Artist Statement
My paintings—oil on linen, set in ceramic or mixed-media frames—rely on intuition, personal history, research, and time. They question how images and stories are shared and translated across generations, asking: What role has visual culture played in writing our histories? Why have certain materials been championed in the history of art, while others—particularly those associated with women's work such as ceramics—have been relegated to the realm of craft? How can symbols be reordered and reframed to affirm primary desires that individuals share, while transcending the stories of our canons?
I am a third-generation Jewish New Yorker, living and working in the American South since 2018. In recent paintings I have been thinking about performance—as a means of recounting stories, but most importantly as a survival mechanism within an ever-shifting society. These recent paintings look to theater as a parallel space of paradox and suspended disbelief. They investigate the trope of "Mundus Inversus" (latin for "Upside-Down World") which began as a phenomenon in Greek drama wherein traditional roles were often reversed. Symbolism in my recent works draws from Yiddish theater, Greek drama, Commedia dell'arte, and music; while referencing the ongoing importance of reconciling gravity with levity.

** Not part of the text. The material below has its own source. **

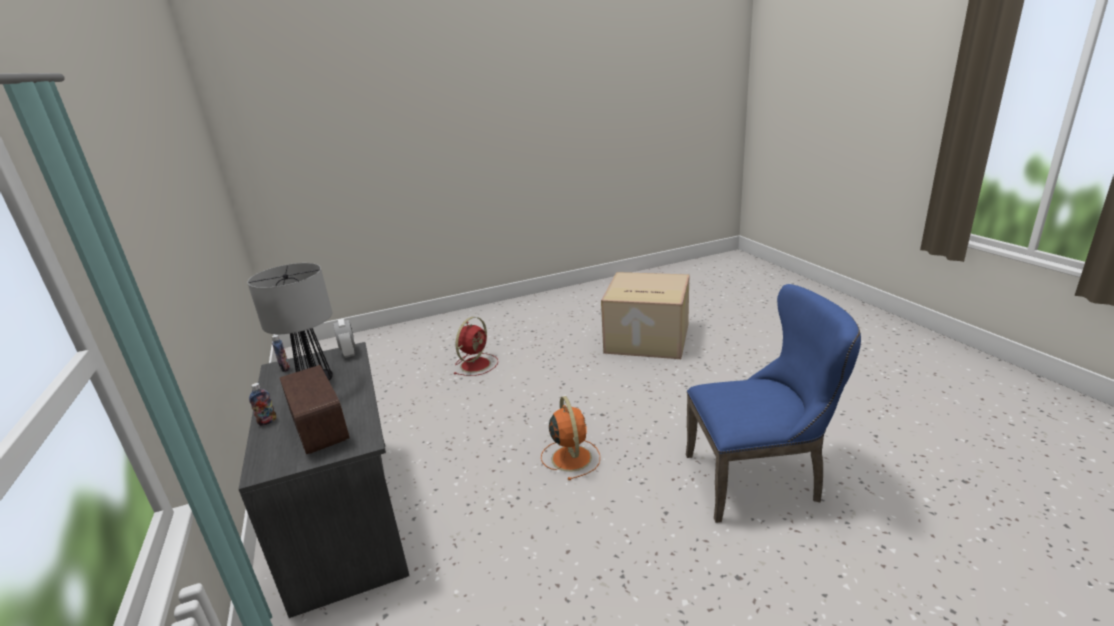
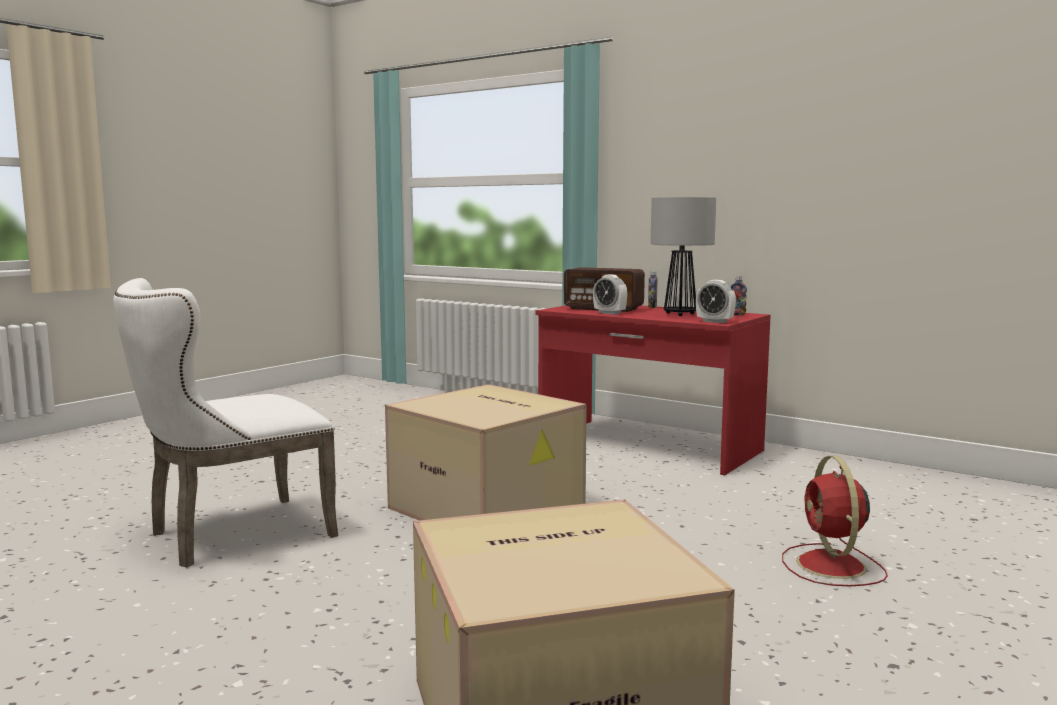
camera: 145 degrees right, 15 degrees down
(348, 515) = (647, 445): grey desk -> red desk
(354, 405) = (609, 313): none -> alarm clock
(571, 457) = (490, 507): orange fan -> cardboard box
(760, 479) = (230, 535): blue chair -> white chair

My investigation into archetypal imagery is informed in part by Carl Jung's theories of the collective unconscious. I approach each painting without a clear plan, and by working in many layers of paint, I try to find synchronicity in combinations of colors, forms, and symbols. These combinations ultimately form their own narratives, which have strong resonances with both personal and collective experience. I hand-build multimedia frames for each painting through a similar intuitive process, elevating the frame's importance from a secondary status of ornamentation to a vital part of the artwork that demarcates a space of suspended disbelief, much like the proscenium of a stage.